### What the task asks
Please return every line from the entries that has the string "Business" in it.

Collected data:
========

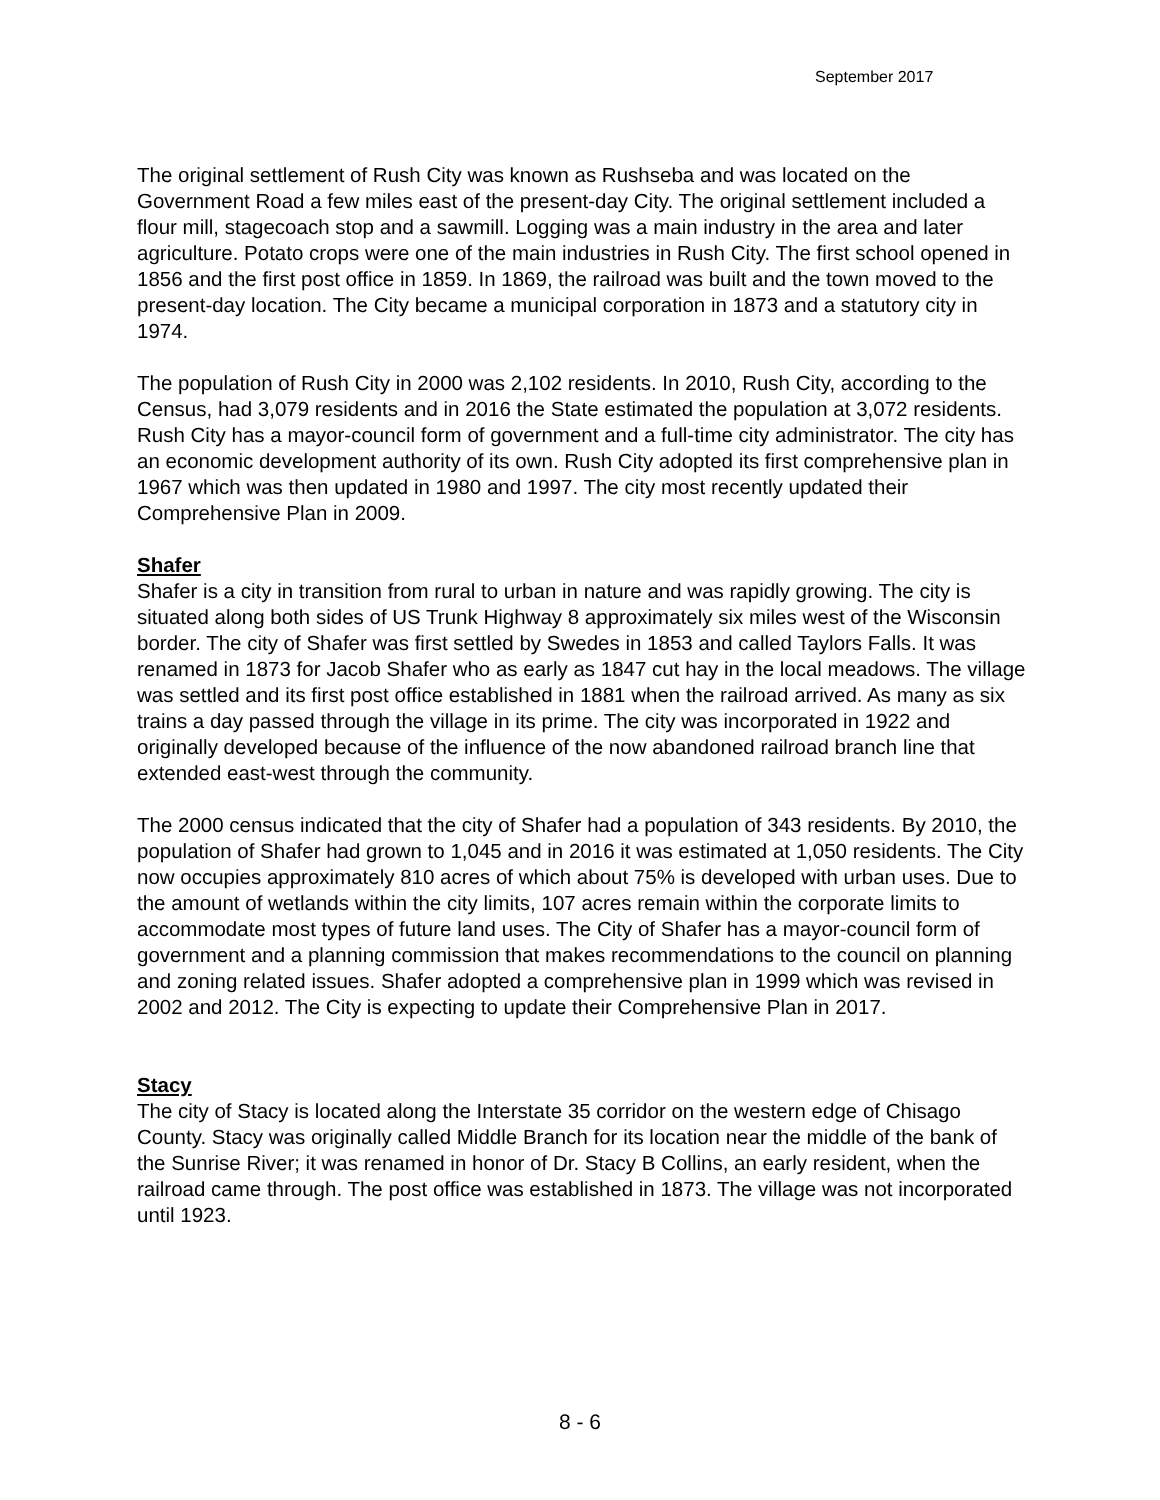September 2017
The original settlement of Rush City was known as Rushseba and was located on the Government Road a few miles east of the present-day City. The original settlement included a flour mill, stagecoach stop and a sawmill. Logging was a main industry in the area and later agriculture. Potato crops were one of the main industries in Rush City. The first school opened in 1856 and the first post office in 1859. In 1869, the railroad was built and the town moved to the present-day location. The City became a municipal corporation in 1873 and a statutory city in 1974.
The population of Rush City in 2000 was 2,102 residents. In 2010, Rush City, according to the Census, had 3,079 residents and in 2016 the State estimated the population at 3,072 residents. Rush City has a mayor-council form of government and a full-time city administrator. The city has an economic development authority of its own. Rush City adopted its first comprehensive plan in 1967 which was then updated in 1980 and 1997. The city most recently updated their Comprehensive Plan in 2009.
Shafer
Shafer is a city in transition from rural to urban in nature and was rapidly growing. The city is situated along both sides of US Trunk Highway 8 approximately six miles west of the Wisconsin border. The city of Shafer was first settled by Swedes in 1853 and called Taylors Falls. It was renamed in 1873 for Jacob Shafer who as early as 1847 cut hay in the local meadows. The village was settled and its first post office established in 1881 when the railroad arrived. As many as six trains a day passed through the village in its prime. The city was incorporated in 1922 and originally developed because of the influence of the now abandoned railroad branch line that extended east-west through the community.
The 2000 census indicated that the city of Shafer had a population of 343 residents. By 2010, the population of Shafer had grown to 1,045 and in 2016 it was estimated at 1,050 residents. The City now occupies approximately 810 acres of which about 75% is developed with urban uses. Due to the amount of wetlands within the city limits, 107 acres remain within the corporate limits to accommodate most types of future land uses. The City of Shafer has a mayor-council form of government and a planning commission that makes recommendations to the council on planning and zoning related issues. Shafer adopted a comprehensive plan in 1999 which was revised in 2002 and 2012. The City is expecting to update their Comprehensive Plan in 2017.
Stacy
The city of Stacy is located along the Interstate 35 corridor on the western edge of Chisago County. Stacy was originally called Middle Branch for its location near the middle of the bank of the Sunrise River; it was renamed in honor of Dr. Stacy B Collins, an early resident, when the railroad came through. The post office was established in 1873. The village was not incorporated until 1923.
8 - 6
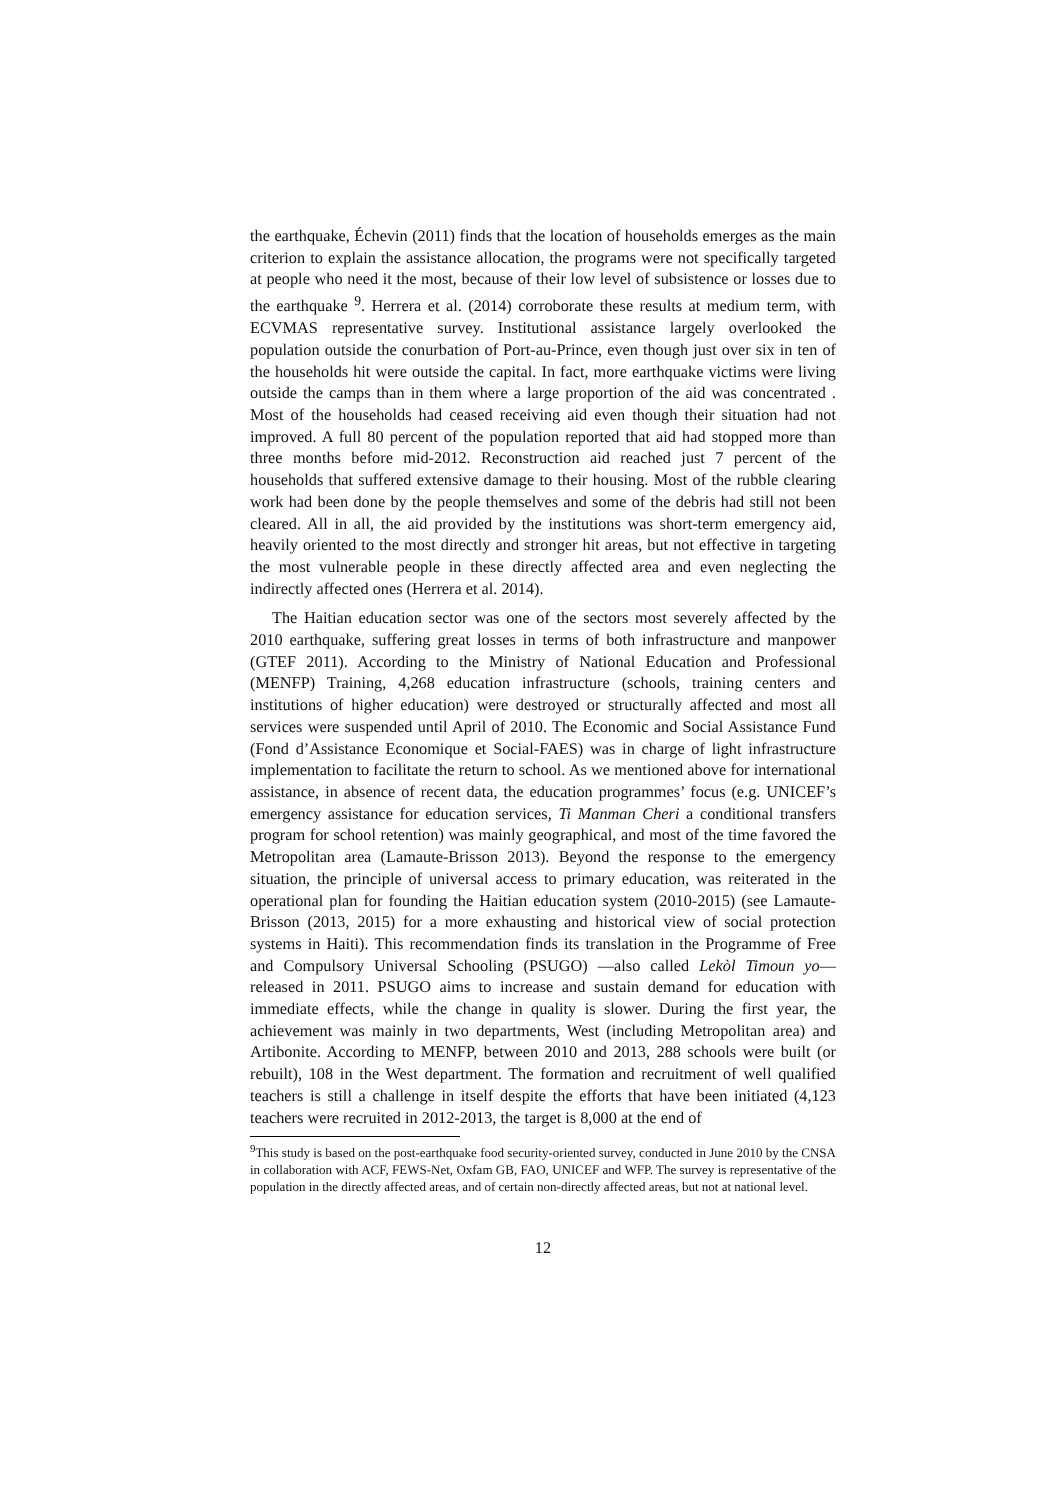the earthquake, Échevin (2011) finds that the location of households emerges as the main criterion to explain the assistance allocation, the programs were not specifically targeted at people who need it the most, because of their low level of subsistence or losses due to the earthquake <sup>9</sup>. Herrera et al. (2014) corroborate these results at medium term, with ECVMAS representative survey. Institutional assistance largely overlooked the population outside the conurbation of Port-au-Prince, even though just over six in ten of the households hit were outside the capital. In fact, more earthquake victims were living outside the camps than in them where a large proportion of the aid was concentrated . Most of the households had ceased receiving aid even though their situation had not improved. A full 80 percent of the population reported that aid had stopped more than three months before mid-2012. Reconstruction aid reached just 7 percent of the households that suffered extensive damage to their housing. Most of the rubble clearing work had been done by the people themselves and some of the debris had still not been cleared. All in all, the aid provided by the institutions was short-term emergency aid, heavily oriented to the most directly and stronger hit areas, but not effective in targeting the most vulnerable people in these directly affected area and even neglecting the indirectly affected ones (Herrera et al. 2014).
The Haitian education sector was one of the sectors most severely affected by the 2010 earthquake, suffering great losses in terms of both infrastructure and manpower (GTEF 2011). According to the Ministry of National Education and Professional (MENFP) Training, 4,268 education infrastructure (schools, training centers and institutions of higher education) were destroyed or structurally affected and most all services were suspended until April of 2010. The Economic and Social Assistance Fund (Fond d’Assistance Economique et Social-FAES) was in charge of light infrastructure implementation to facilitate the return to school. As we mentioned above for international assistance, in absence of recent data, the education programmes’ focus (e.g. UNICEF’s emergency assistance for education services, Ti Manman Cheri a conditional transfers program for school retention) was mainly geographical, and most of the time favored the Metropolitan area (Lamaute-Brisson 2013). Beyond the response to the emergency situation, the principle of universal access to primary education, was reiterated in the operational plan for founding the Haitian education system (2010-2015) (see Lamaute-Brisson (2013, 2015) for a more exhausting and historical view of social protection systems in Haiti). This recommendation finds its translation in the Programme of Free and Compulsory Universal Schooling (PSUGO) —also called Lekòl Timoun yo— released in 2011. PSUGO aims to increase and sustain demand for education with immediate effects, while the change in quality is slower. During the first year, the achievement was mainly in two departments, West (including Metropolitan area) and Artibonite. According to MENFP, between 2010 and 2013, 288 schools were built (or rebuilt), 108 in the West department. The formation and recruitment of well qualified teachers is still a challenge in itself despite the efforts that have been initiated (4,123 teachers were recruited in 2012-2013, the target is 8,000 at the end of
<sup>9</sup> This study is based on the post-earthquake food security-oriented survey, conducted in June 2010 by the CNSA in collaboration with ACF, FEWS-Net, Oxfam GB, FAO, UNICEF and WFP. The survey is representative of the population in the directly affected areas, and of certain non-directly affected areas, but not at national level.
12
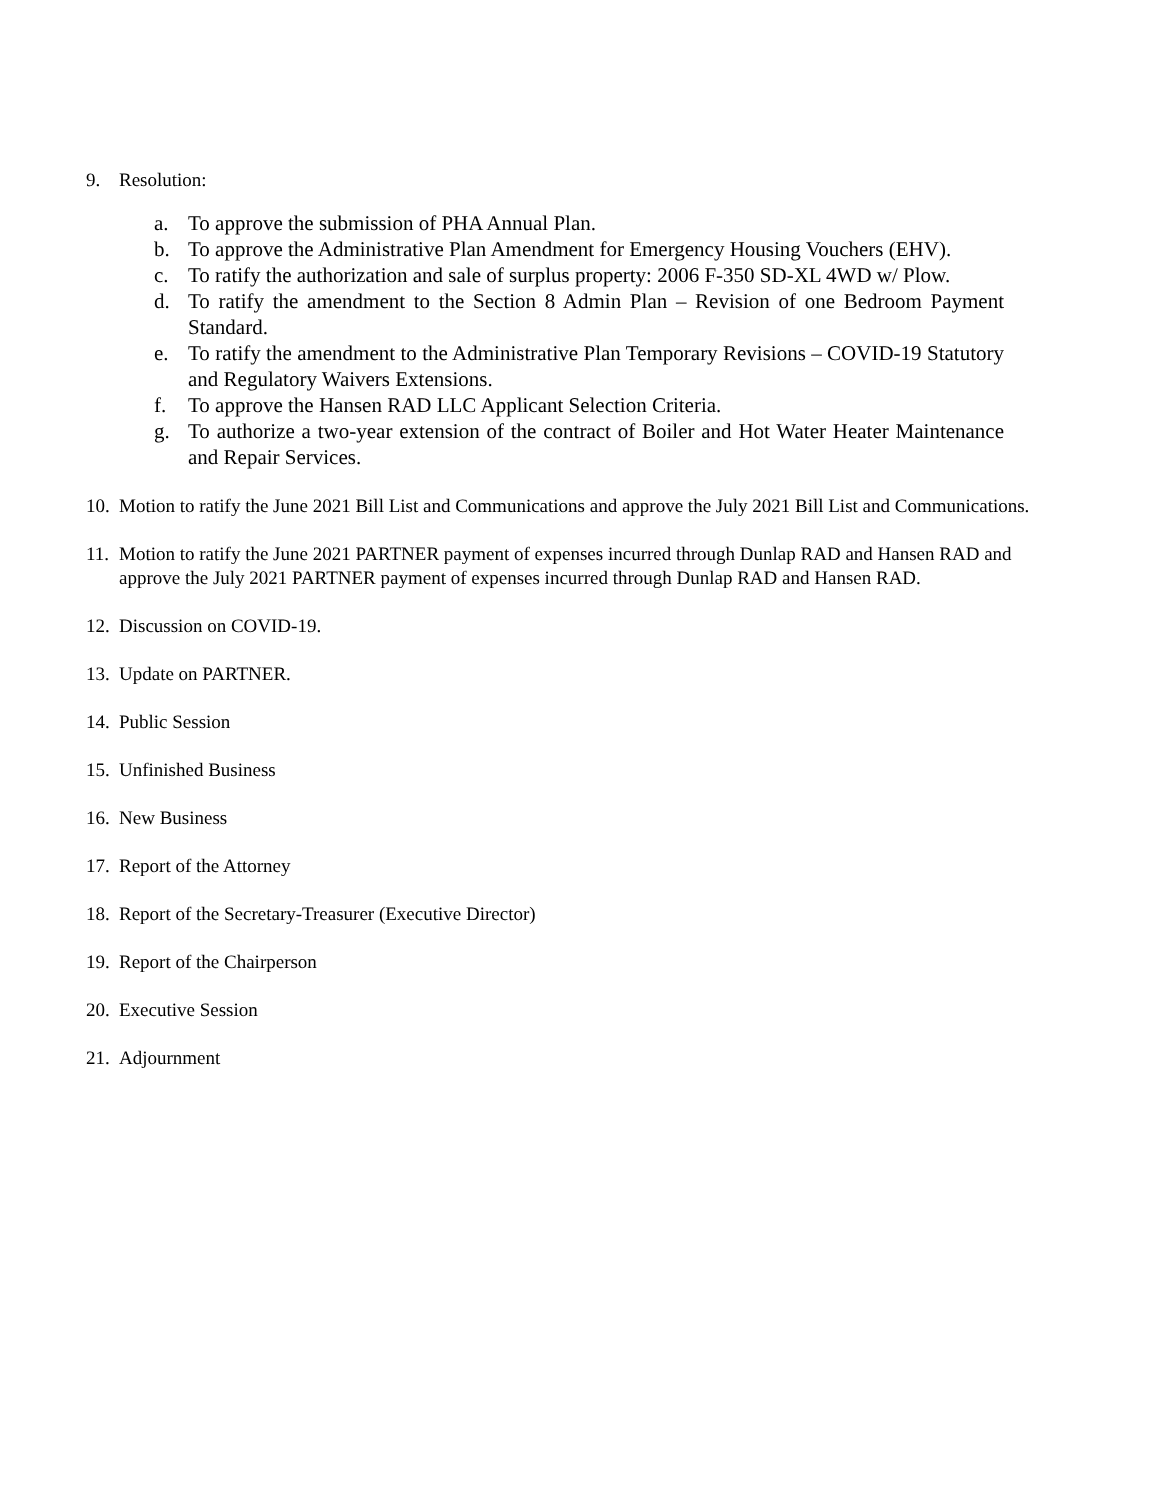9. Resolution:
a. To approve the submission of PHA Annual Plan.
b. To approve the Administrative Plan Amendment for Emergency Housing Vouchers (EHV).
c. To ratify the authorization and sale of surplus property: 2006 F-350 SD-XL 4WD w/ Plow.
d. To ratify the amendment to the Section 8 Admin Plan – Revision of one Bedroom Payment Standard.
e. To ratify the amendment to the Administrative Plan Temporary Revisions – COVID-19 Statutory and Regulatory Waivers Extensions.
f. To approve the Hansen RAD LLC Applicant Selection Criteria.
g. To authorize a two-year extension of the contract of Boiler and Hot Water Heater Maintenance and Repair Services.
10. Motion to ratify the June 2021 Bill List and Communications and approve the July 2021 Bill List and Communications.
11. Motion to ratify the June 2021 PARTNER payment of expenses incurred through Dunlap RAD and Hansen RAD and approve the July 2021 PARTNER payment of expenses incurred through Dunlap RAD and Hansen RAD.
12. Discussion on COVID-19.
13. Update on PARTNER.
14. Public Session
15. Unfinished Business
16. New Business
17. Report of the Attorney
18. Report of the Secretary-Treasurer (Executive Director)
19. Report of the Chairperson
20. Executive Session
21. Adjournment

========

### Written answer
15. Unfinished Business
16. New Business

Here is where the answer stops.